Dave Spencer's Family History Website

© 2016 David E. Spencer

The Mitton family of the Western Yorkshire Dales

Note - Interest in Mitton family history

    It is my wife who is a Mitton descendant rather than me. During our research into the Mitton family we have come across a lot of other Mitton reseachers especially from Canada and, to a lesser extent, the United States because several family members emigrated across the Atlantic in the late 19th and early 20th centuries. The number of researchers has meant that we have a broad knowledge base for a large extended family. Some modern day Mitton researchers have linked the family that lived in the Craven area of North West Yorkshire, from whom my wife is descended, with the Mitton family of Mitton, near Clitheroe in the Ribble Valley on the Lancashire / Yorkshire border. This gives possible linkage with the early Norman rulers based at Clitheroe Castle, the early history of Stonyhurst College and with my own Mitton ancestry. A further point which is interesting to me personally is that one of my Paley kinsmen married one of my wife's Mitton kinswomen - this is the only definite link that we have found linking our two genealogies.

My wife's Mitton ancestry

    My wife's great great grandmother was Elizabeth Mitton who was born at Horton-in-Ribblesdale in 1826, the daughter of William Mitton and Mary Calvert who farmed at Nether Lodge, Horton-in-Ribblesdale. Elizabeth married Francis Capstick, a farmer from Dent(then in Yorkshire, now in Cumbria) in 1848 at Horton-in-Ribblesdale parish church.

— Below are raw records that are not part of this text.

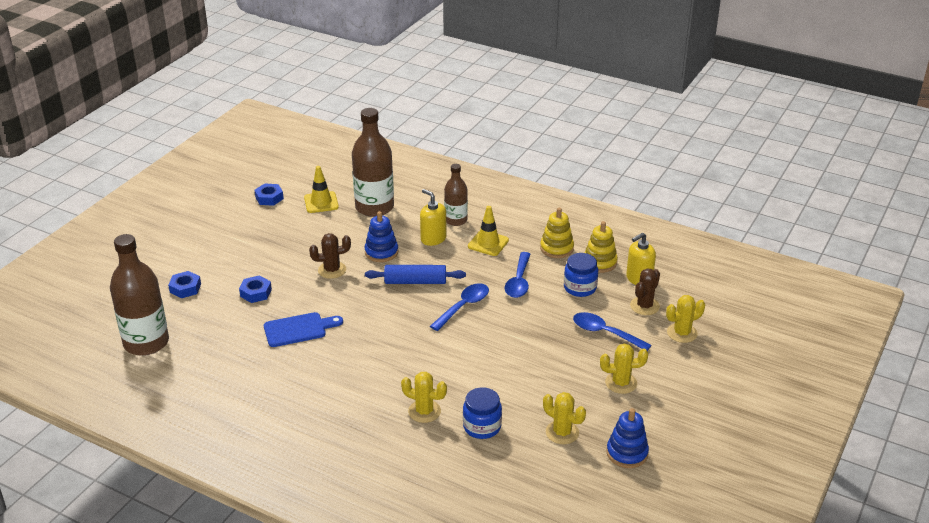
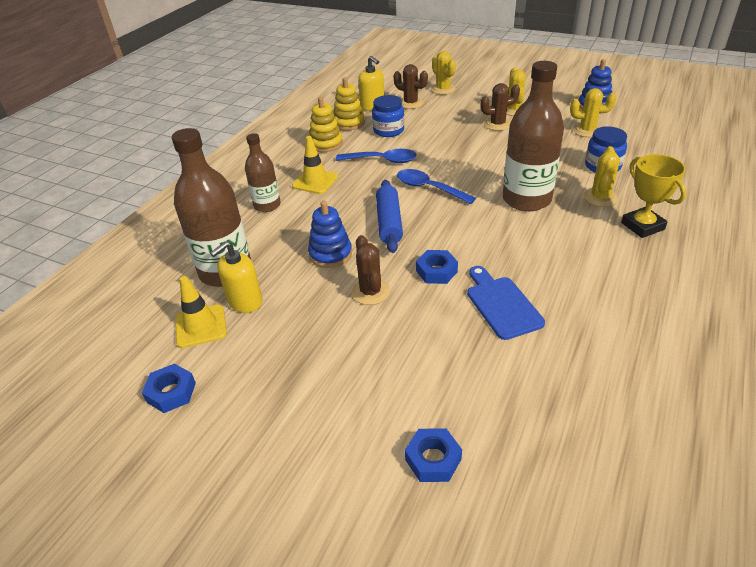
camera: 90 degrees left, 5 degrees up
(146, 343) = (590, 482): brown bottle -> brown bottle (526, 199)
(256, 293) = (431, 362): blue nut -> blue nut (436, 271)
(372, 428) = (642, 226): none -> yellow trophy
(433, 239) = (303, 218): yellow soap dispenser -> yellow soap dispenser (245, 302)
(562, 432) = (587, 130): yellow cactus -> yellow cactus turned 60 degrees clockwise
(585, 365) = (497, 124): none -> brown cactus
(605, 333) = (451, 118): blue spoon -> none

Horton-in-Ribblesdale Church circa 2000

Click here to read about Francis and Elizabeth Capstick and their family.

    Elizabeth's mother, the daughter of Thomas Calvert and Margaret (nee Greenbank) who farmed at Snaiseholme, Yorkshire, died shortly after Elizabeth's marriage. Her father continued to farm at Nether Lodge for a time but he eventually "downsized" to Town End Farm in Horton. William died in 1879 at Brackenbotton, Horton-in-Ribblesdale and was buried at Chapel-le-Dale. Several of William and Mary's grandchildren are among those Mittons who emigrated to the USA.

    Elizabeth's father, William was himself the son of Robert and Jane (nee Blenkhorn) Mitton. Click here to read about William Mitton's ancestry.

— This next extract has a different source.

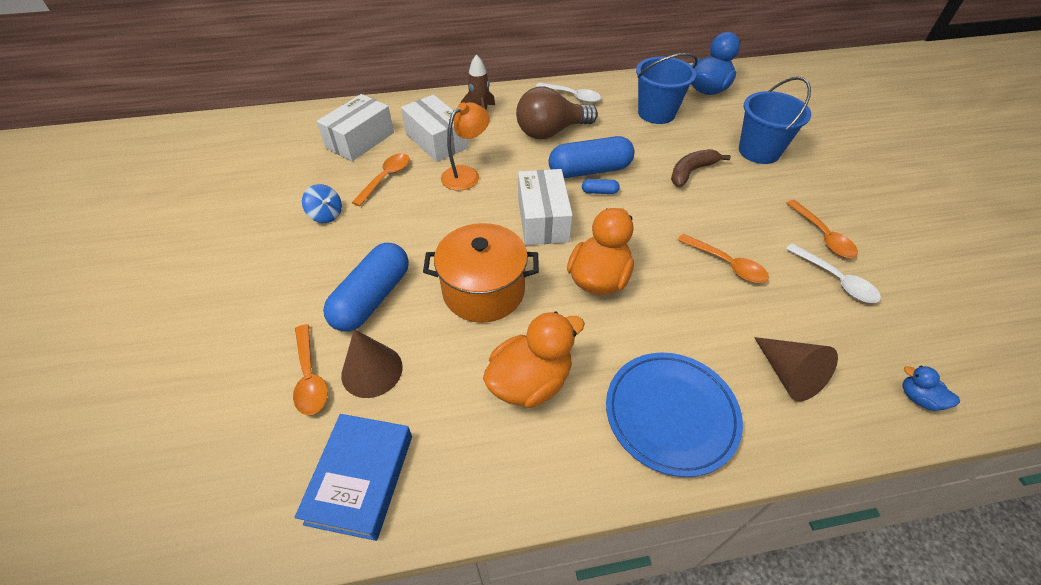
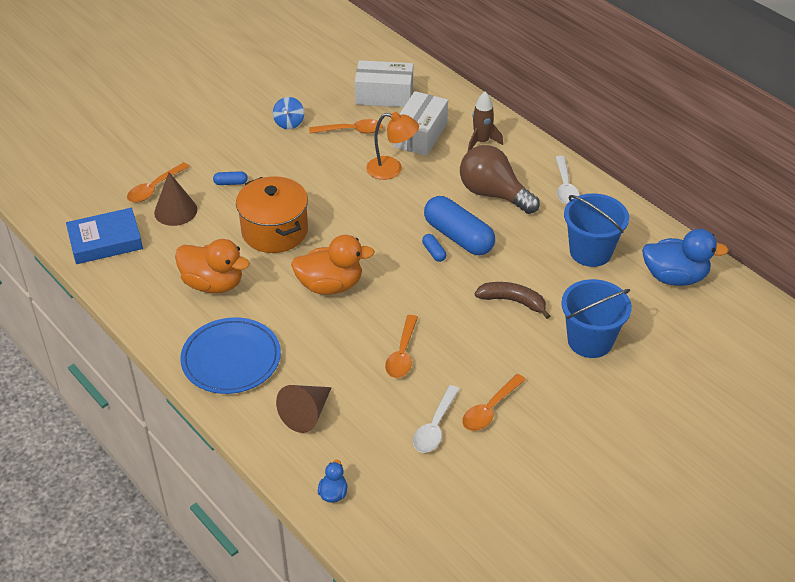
camera: 60 degrees right, 5 degrees down
(372, 298) = (231, 183): blue capsule -> blue capsule, size x0.42
(542, 219) = (372, 232): white box -> none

My own possible Mitton ancestry

    In the Distant cousins page of the Calverley family section of my website I conjectured that it was possible that my Calverley and Bailey lines shared a common ancestry in a man called John de Bayley. It is a matter of historic record that he was a descendant of Jordan de Mitton who was the son of "Ralph the Red", the first "Lord of the Manor of Mitton", in the Ribble Valley on the Lancashire / Yorkshire former boundary not long after the Norman Conquest.

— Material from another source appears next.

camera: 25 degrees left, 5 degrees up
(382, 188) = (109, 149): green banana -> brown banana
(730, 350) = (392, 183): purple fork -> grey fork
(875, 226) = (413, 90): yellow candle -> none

    The de Mitton family's holdings were split into two - each half being held by one of two brothers. "My" branch held land at Bailey rather than at Mitton and used "de Bayley" as their family name rather than "de Mitton". The Bayleys stayed in the area, changing their surname to Shireburn or Sherburne. Eventually the Mitton holdings reverted to the Earl of Lancaster and the Mitton family moved from Mitton to the Craven area near Kettlewell and other nearby places in the 14th and 15th centuries.